The Audiovector is much more precise and adaptable than speakers which blow you away with a particular aspect of their performance. It is the sort of sound that may not stand out as much in 3 minute sound bites at an audio show or dealer, but is more accurate and satisfying in the long term. And I appreciate how it effortlessly fills my open space with sound, but never overpowers it. This is a remarkably lifestyle-friendly speaker by high-end standards and I could see it working very well in a more modestly-sized room, though if you have a small room you are probably better off saving some money on the R 3 Arreté and putting the funds towards upstream gear.

The Take
As you can probably guess, I'm liking the Audiovector SR 6 Avantgarde Arreté a whole lot. A big speaker is always a risky proposition - you never know if it'll work in your room, reproducing a wider range of frequencies means more things to critique and potentially bug you, and of course there's the financial outlay. But so far, other than the need for extended break-in time, there have been zero frustrations and only delights in my experience.

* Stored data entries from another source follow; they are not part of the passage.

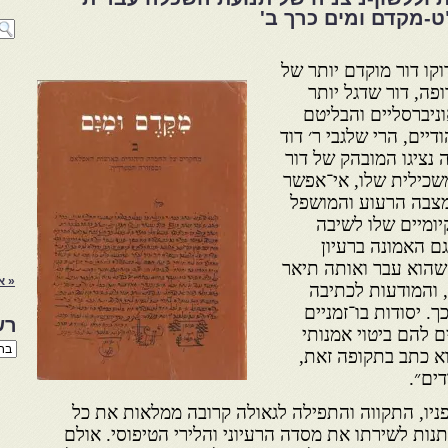
-מקדם ומים כרך ב'
וקו דור מוקדם יותר של
ה, דור שדגל יותר
ניברסליים והבליטם
יים, הרי שלגבי ר׳ דוד
 נציגו המובהק של דור
משכילית שלו, אי־אפשר
מצבה הרעוע והמושפל
יומיים שלו לשיבה
ם האמונה ברעיון
ת שהוא עבר ואותה תיאר
« א
ה, והמודעות לכתיבה
. יסודות בו־זמניים
רש
 להם ביטוי אמנותי
רשי
וא כתב בתקופה זאת,
הנו
דים״.
באת
פניו, התקווה והתפילה לגאולה קרובה ממלאות את כל
ותנות לשירתו את מסדה הרעיוני והלירי הטיפוסי. אולם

As I write this, I'm listening to a lovely record of Bruckner 9 by the Royal Concertgebouw Orchestra with Daniele Gatti (Qobuz 24/96, Tidal MQA) at moderate volume. And I honestly have nothing to observe or say about the speakers because it just sounds good and right and I'm enjoying the performance. It's a total system effort of course, with contributions from PS Audio, Furutech, Audience and the transcendental Gryphon Essence pre + power amp, but as a music lover first and foremost I can think of no higher compliment for the Audiovector SR 6 Avantgarde Arreté.